Another example altogether is with Tonejet. This project has been in development for a number of years with Bev Can Printers in the US coming to market with Tonejet technology. It is an all new business. There is no legacy infrastructure and you have this revolutionary printhead used commercially for the first time. The rest of the business didn’t exist so we implemented a complete supply chain management system, web-to-print e-commerce gateway and fulfilment solution based on our software. We had to build a way for them to model it up all the way from the customer to getting the physical sign off, scheduling the freight company, doing the fulfilment so they entire value chain from first customer to delivery is handled in BevCan Printers’ system to create a real business.
With the can printing – you start with blank cans. There is a lot of this business which is laborintensive: the trucks, keeping track of design revisions, printing sample cans, and keeping track to make sure the one signed off by the customer gets printed in the production run – 1 pallet to 20 pallets.
How did you meet?
We met with Tonejet in a conference a couple of years ago. Simon (Edwards) and I got talking about what they had done and our software and he put me in touch with Ben (at BevCanPrinters) and we have been collaborating ever since.
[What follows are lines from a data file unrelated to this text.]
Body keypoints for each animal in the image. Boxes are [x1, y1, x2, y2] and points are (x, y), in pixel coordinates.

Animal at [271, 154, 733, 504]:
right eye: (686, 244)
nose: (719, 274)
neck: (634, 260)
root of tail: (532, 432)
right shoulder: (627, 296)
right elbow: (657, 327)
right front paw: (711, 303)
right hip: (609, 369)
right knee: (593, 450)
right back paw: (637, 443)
It has been really exciting because it is not just another packaging application – there are so many elements of it are so revolutionary it will change the game for the fillers and the brewers and it has come at the right time. We are so excited to combine this revolutionary print head from Tonejet with BevCan Printers and our software to come to market with a viablecomplete business solution.
Who is BevCan Printers?
BevCan deal with the printing custom beverage cans for brands, fillers and brewers. They are really focused on automating whatever they can automate so they can use a very minimum of staff when it goes into production. This adds pressure onto the software so we really had to spend time really looking at the complete workflow. Even the process of getting the design from the customer is more than 25 discrete steps. It requires dialing in the complete process to simplify and help the customer understand what the physical samples will look like.
So is it a replacement technology?
With the software this can be integrated it doesn’t have to disrupt.
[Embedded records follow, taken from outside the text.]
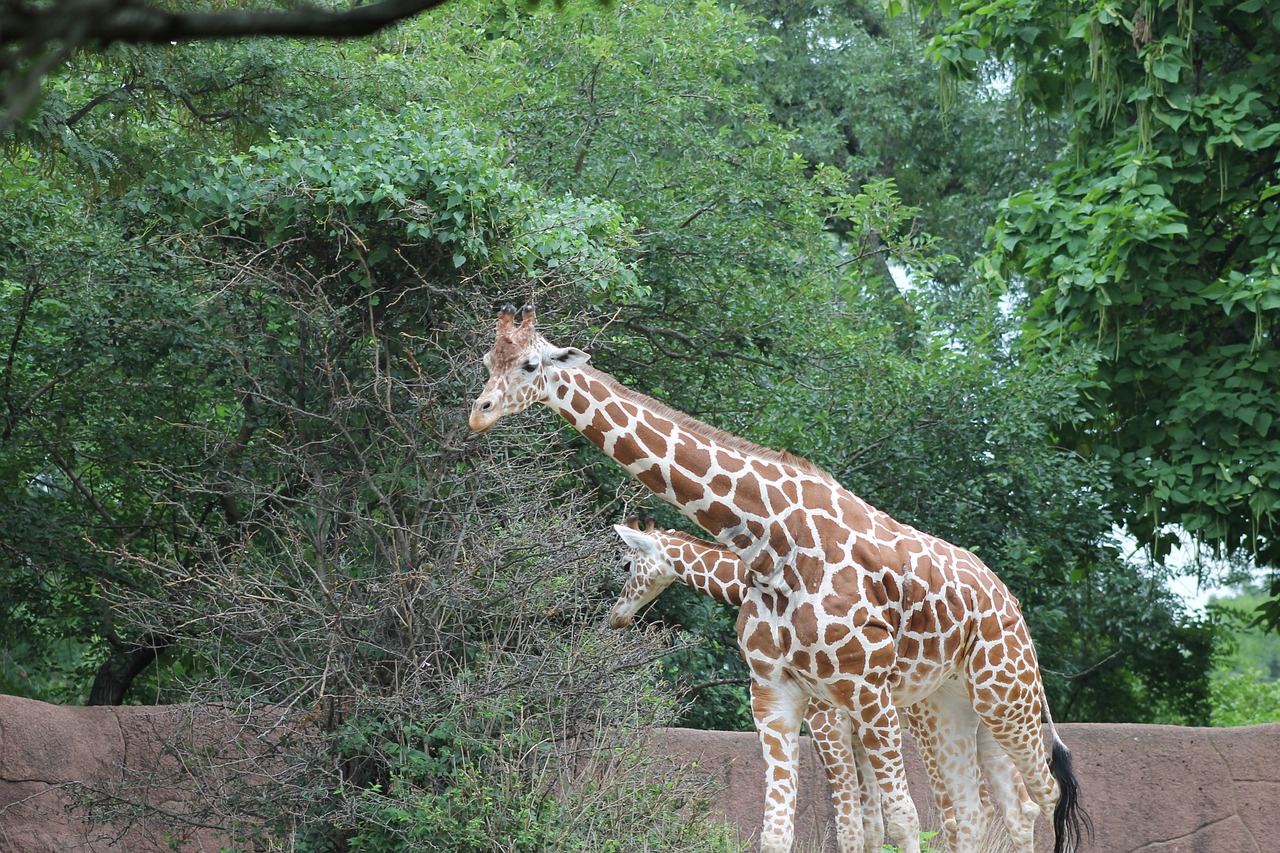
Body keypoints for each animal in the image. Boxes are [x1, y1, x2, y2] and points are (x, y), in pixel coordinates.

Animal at [609, 514, 1039, 845]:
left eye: (627, 565)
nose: (616, 617)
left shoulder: (826, 719)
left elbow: (854, 825)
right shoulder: (854, 732)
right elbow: (871, 825)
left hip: (930, 721)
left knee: (964, 810)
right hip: (982, 718)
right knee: (1016, 807)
What attendees to InPrint need to realise is that new initiatives don’t require print manufacturers to throw away what they already have in place – workflows, web sites, systems, expertise – but rather leverage what they have so they don’t have to start over from scratch. The previous embedded knowledge will really help the new process succeed.
I am super excited to come to Orlando – really interesting show and conference full of my favorite people. Whenever I talk to people in industrial print conferences – we are all struggling with the same issues – it is a comfortable environment to discuss best practices, solve our problems and have fun.
In the US there are so many different marketplaces and so many different ways to sell a product. Manufacturers have to figure out how to test the market and bring products to market quickly and profitably capitalise on these opportunities.
How is the US different to Europe?
In certain ways Europe is ahead – many innovative companies in the UK like Tonejet, in Italy you have the textile giants like MS– some of the products are amazing. On the business side of things the US Market is certainly attempting to introduce a lot of things at a very high rate. The problem is that there aren’t enough people or firms who can deal with industrial print and the problems that occur when you are doing a large volume of unique items.
People have great ideas, they want to execute, but they can’t find the expertise and I have seen a lot of failed projects as it is difficult. Sometimes we are asked to step in and try to rescue a failed project –it’s never a pretty picture – so we’re always eager to share our knowledge.
But I am also guilty of thinking it will be easy. A web-to-print system I thought would be quick, but it took five times as long to build our own and we’re on our third major revision. It isn’t easy.